After several trial, the learning-rate value needs to be set to 1e-4 (or lower) to get the loss.

In [None]:
params = torch.tensor([1.0, 1.0, 0.0], requires_grad=True)
learning_rate = 1e-4
optimizer = optim.SGD([params], lr=learning_rate)
training_loop(
    n_epochs = 5000,
    optimizer = optimizer,
    params = params,
    t_u = t_un,
    t_c = t_c
)

Epoch 500, Loss 10.708596
Epoch 1000, Loss 8.642083
Epoch 1500, Loss 7.171005
Epoch 2000, Loss 6.123478
Epoch 2500, Loss 5.377227
Epoch 3000, Loss 4.845286
Epoch 3500, Loss 4.465788
Epoch 4000, Loss 4.194724
Epoch 4500, Loss 4.000802
Epoch 5000, Loss 3.861744


tensor([-0.8881,  0.5570, -0.8753], requires_grad=True)

In [None]:
n_samples = t_u.shape[0]
n_val = int(0.2 * n_samples)

shuffled_indices = torch.randperm(n_samples)

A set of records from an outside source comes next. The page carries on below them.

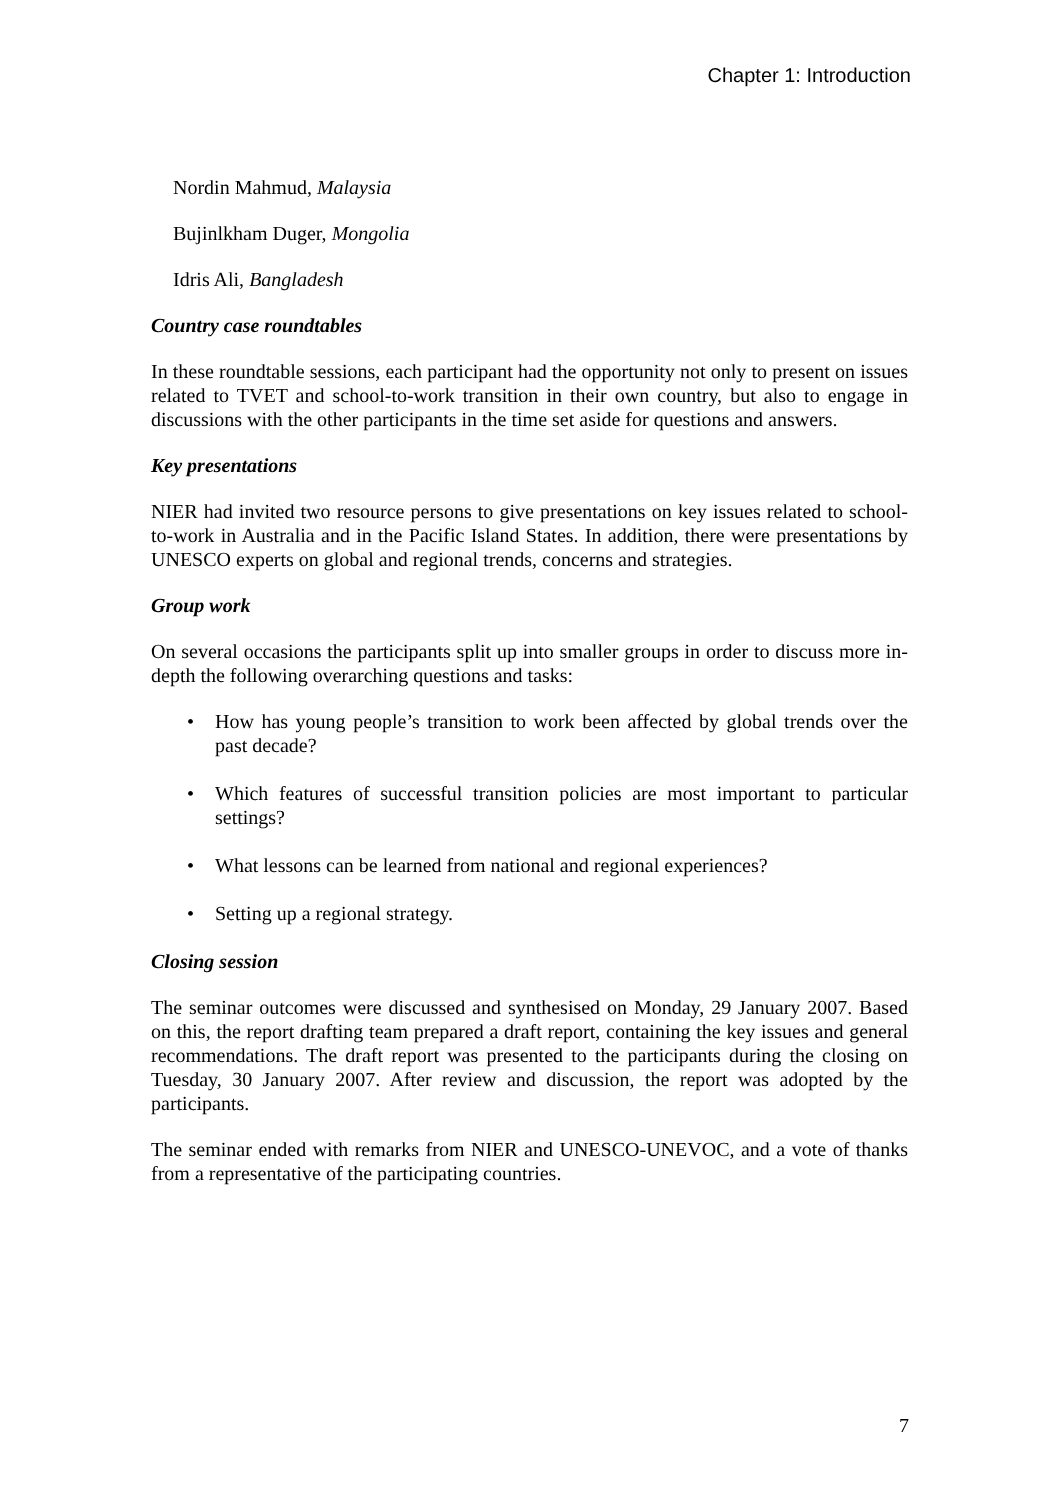Chapter 1: Introduction
Nordin Mahmud, Malaysia
Bujinlkham Duger, Mongolia
Idris Ali, Bangladesh
Country case roundtables
In these roundtable sessions, each participant had the opportunity not only to present on issues related to TVET and school-to-work transition in their own country, but also to engage in discussions with the other participants in the time set aside for questions and answers.
Key presentations
NIER had invited two resource persons to give presentations on key issues related to school-to-work in Australia and in the Pacific Island States. In addition, there were presentations by UNESCO experts on global and regional trends, concerns and strategies.
Group work
On several occasions the participants split up into smaller groups in order to discuss more in-depth the following overarching questions and tasks:
• How has young people’s transition to work been affected by global trends over the past decade?
• Which features of successful transition policies are most important to particular settings?
• What lessons can be learned from national and regional experiences?
• Setting up a regional strategy.
Closing session
The seminar outcomes were discussed and synthesised on Monday, 29 January 2007. Based on this, the report drafting team prepared a draft report, containing the key issues and general recommendations. The draft report was presented to the participants during the closing on Tuesday, 30 January 2007. After review and discussion, the report was adopted by the participants.
The seminar ended with remarks from NIER and UNESCO-UNEVOC, and a vote of thanks from a representative of the participating countries.
7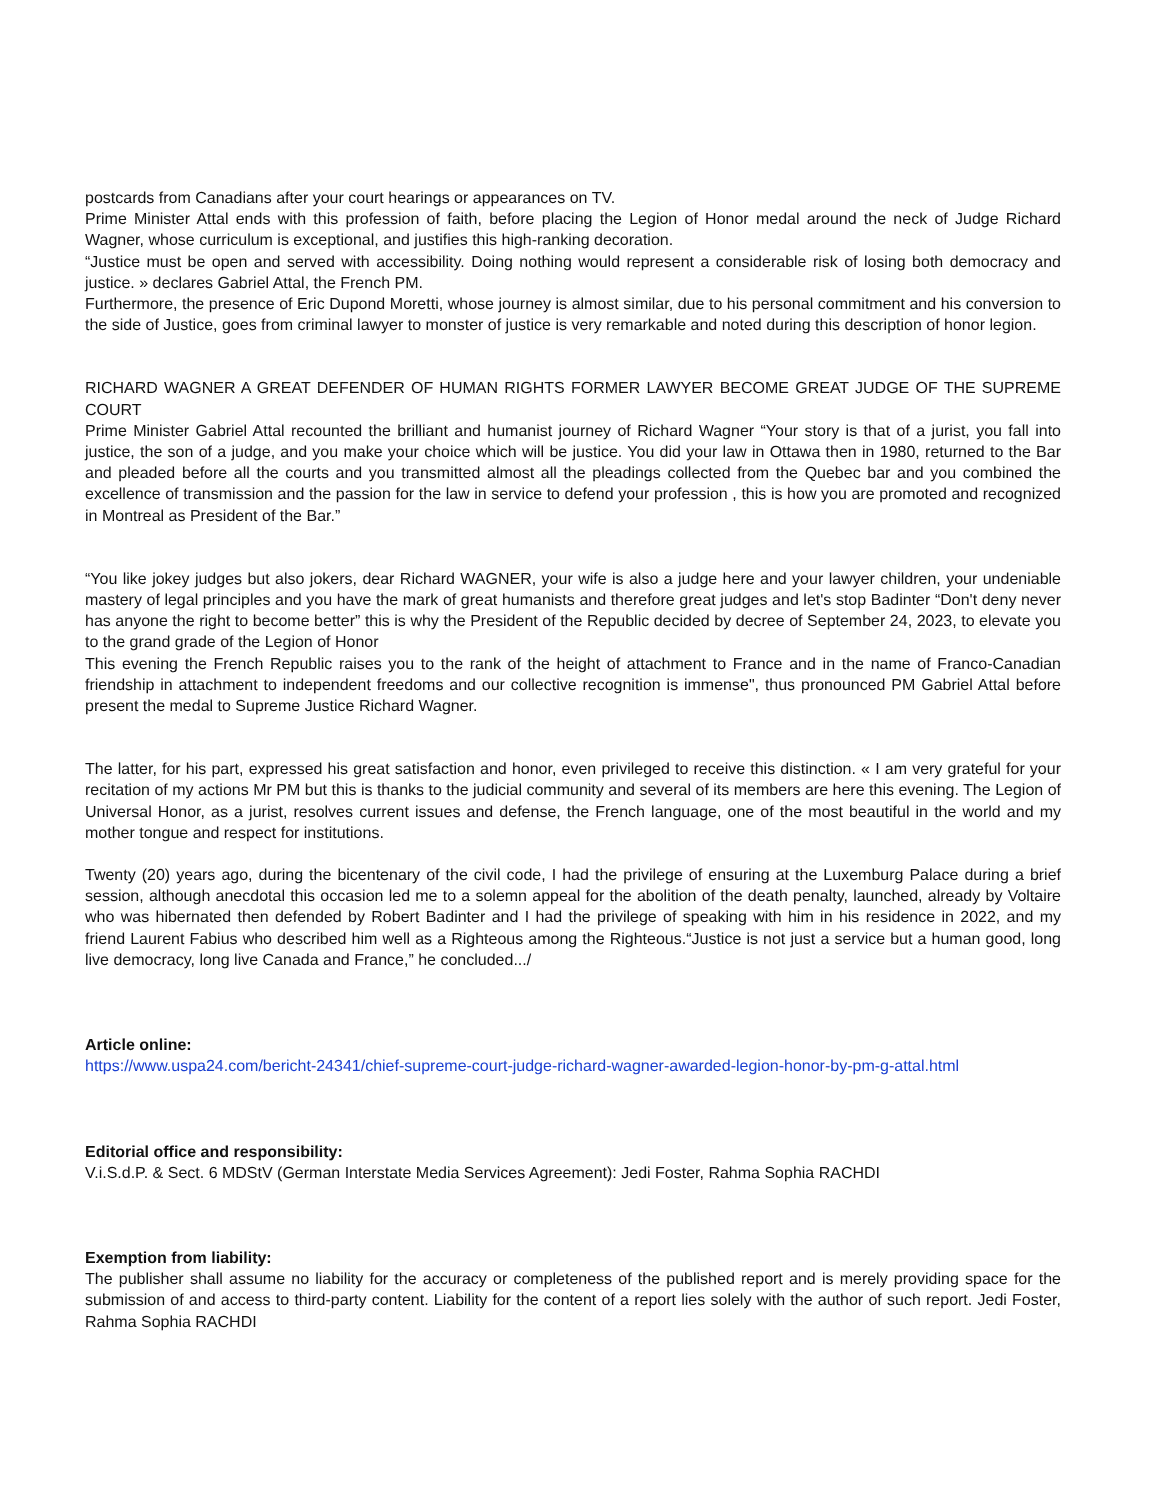postcards from Canadians after your court hearings or appearances on TV.
Prime Minister Attal ends with this profession of faith, before placing the Legion of Honor medal around the neck of Judge Richard Wagner, whose curriculum is exceptional, and justifies this high-ranking decoration.
“Justice must be open and served with accessibility. Doing nothing would represent a considerable risk of losing both democracy and justice. » declares Gabriel Attal, the French PM.
Furthermore, the presence of Eric Dupond Moretti, whose journey is almost similar, due to his personal commitment and his conversion to the side of Justice, goes from criminal lawyer to monster of justice is very remarkable and noted during this description of honor legion.
RICHARD WAGNER A GREAT DEFENDER OF HUMAN RIGHTS FORMER LAWYER BECOME GREAT JUDGE OF THE SUPREME COURT
Prime Minister Gabriel Attal recounted the brilliant and humanist journey of Richard Wagner “Your story is that of a jurist, you fall into justice, the son of a judge, and you make your choice which will be justice. You did your law in Ottawa then in 1980, returned to the Bar and pleaded before all the courts and you transmitted almost all the pleadings collected from the Quebec bar and you combined the excellence of transmission and the passion for the law in service to defend your profession , this is how you are promoted and recognized in Montreal as President of the Bar.”
“You like jokey judges but also jokers, dear Richard WAGNER, your wife is also a judge here and your lawyer children, your undeniable mastery of legal principles and you have the mark of great humanists and therefore great judges and let's stop Badinter “Don't deny never has anyone the right to become better” this is why the President of the Republic decided by decree of September 24, 2023, to elevate you to the grand grade of the Legion of Honor
This evening the French Republic raises you to the rank of the height of attachment to France and in the name of Franco-Canadian friendship in attachment to independent freedoms and our collective recognition is immense", thus pronounced PM Gabriel Attal before present the medal to Supreme Justice Richard Wagner.
The latter, for his part, expressed his great satisfaction and honor, even privileged to receive this distinction. « I am very grateful for your recitation of my actions Mr PM but this is thanks to the judicial community and several of its members are here this evening. The Legion of Universal Honor, as a jurist, resolves current issues and defense, the French language, one of the most beautiful in the world and my mother tongue and respect for institutions.
Twenty (20) years ago, during the bicentenary of the civil code, I had the privilege of ensuring at the Luxemburg Palace during a brief session, although anecdotal this occasion led me to a solemn appeal for the abolition of the death penalty, launched, already by Voltaire who was hibernated then defended by Robert Badinter and I had the privilege of speaking with him in his residence in 2022, and my friend Laurent Fabius who described him well as a Righteous among the Righteous.“Justice is not just a service but a human good, long live democracy, long live Canada and France,” he concluded.../
Article online:
https://www.uspa24.com/bericht-24341/chief-supreme-court-judge-richard-wagner-awarded-legion-honor-by-pm-g-attal.html
Editorial office and responsibility:
V.i.S.d.P. & Sect. 6 MDStV (German Interstate Media Services Agreement): Jedi Foster, Rahma Sophia RACHDI
Exemption from liability:
The publisher shall assume no liability for the accuracy or completeness of the published report and is merely providing space for the submission of and access to third-party content. Liability for the content of a report lies solely with the author of such report. Jedi Foster, Rahma Sophia RACHDI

train_indices = shuffled_indices[:-n_val]
val_indices = shuffled_indices[-n_val:]

train_indices, val_indices

(tensor([ 9,  4, 10,  8,  0,  3,  7,  5,  1]), tensor([6, 2]))

In [None]:
train_t_u = t_u[train_indices]
train_t_c = t_c[train_indices]

val_t_u = t_u[val_indices]
val_t_c = t_c[val_indices]

train_t_un = 0.1 * train_t_u
val_t_un = 0.1 * val_t_u

In [None]:
def training_loop(n_epochs, optimizer, params, train_t_u, val_t_u,
                  train_t_c, val_t_c):
    for epoch in range(1, n_epochs + 1):
        train_t_p = model(train_t_u, *params)
        train_loss = loss_fn(train_t_p, train_t_c)
                             
        val_t_p = model(val_t_u, *params)
        val_loss = loss_fn(val_t_p, val_t_c)
        
        optimizer.zero_grad()
        train_loss.backward()
        optimizer.step()

        if epoch <= 3 or epoch % 500 == 0:
            print(f"Epoch {epoch}, Training loss {train_loss.item():.4f},"
                  f" Validation loss {val_loss.item():.4f}")
            
    return params

In [None]:
params = torch.tensor([1.0, 1.0, 0.0], requires_grad=True)
learning_rate = 1e-4
optimizer = optim.SGD([params], lr=learning_rate)

training_loop(
    n_epochs = 5000, 
    optimizer = optimizer,
    params = params,
    train_t_u = train_t_un,
    val_t_u = val_t_un,
    train_t_c = train_t_c,
    val_t_c = val_t_c)

Epoch 1, Training loss 742.5377, Validation loss 375.4495
Epoch 2, Training loss 416.5768, Validation loss 208.6635
Epoch 3, Training loss 236.7594, Validation loss 116.8267
Epoch 500, Training loss 12.0186, Validation loss 3.4329
Epoch 1000, Training loss 9.5043, Validation loss 2.5997
Epoch 1500, Training loss 7.7160, Validation loss 2.2386
Epoch 2000, Training loss 6.4436, Validation loss 2.1767
Epoch 2500, Training loss 5.5379, Validation loss 2.2969
Epoch 3000, Training loss 4.8927, Validation loss 2.5207
Epoch 3500, Training loss 4.4327, Validation loss 2.7964
Epoch 4000, Training loss 4.1043, Validation loss 3.0907
Epoch 4500, Training loss 3.8694, Validation loss 3.3826
Epoch 5000, Training loss 3.7010, Validation loss 3.6600


tensor([-1.0695,  0.5798, -0.9587], requires_grad=True)

In [None]:
params = torch.tensor([1.0, 1.0, 0.0], requires_grad=True)
learning_rate = 1e-1
optimizer = optim.Adam([params], lr=learning_rate)

training_loop(
    n_epochs = 5000, 
    optimizer = optimizer,
    params = params,
    train_t_u = train_t_u,
    val_t_u = val_t_u,
    train_t_c = train_t_c,
    val_t_c = val_t_c)

Epoch 1, Training loss 12849290.0000, Validation loss 6580289.0000
Epoch 2, Training loss 10398391.0000, Validation loss 5324670.5000
Epoch 3, Training loss 8215151.0000, Validation loss 4206235.0000
Epoch 500, Training loss 5.3014, Validation loss 2.2282
Epoch 1000, Training loss 3.7736, Validation loss 3.2903
Epoch 1500, Training loss 3.2679, Validation loss 4.5707
Epoch 2000, Training loss 3.1677, Validation loss 5.2880
Epoch 2500, Training loss 3.1291, Validation loss 5.5075
Epoch 3000, Training loss 3.0860, Validation loss 5.5392
Epoch 3500, Training loss 3.0320, Validation loss 5.5329
Epoch 4000, Training loss 2.9649, Validation loss 5.5209
Epoch 4500, Training loss 2.8829, Validation loss 5.5066
Epoch 5000, Training loss 2.7845, Validation loss 5.4902


tensor([-0.0877,  0.0059, -2.7560], requires_grad=True)

The resulting loss is higher using the new model compared to the previous one. The validation loss also reached a lower point than the training loss in the earlier stage of epoch.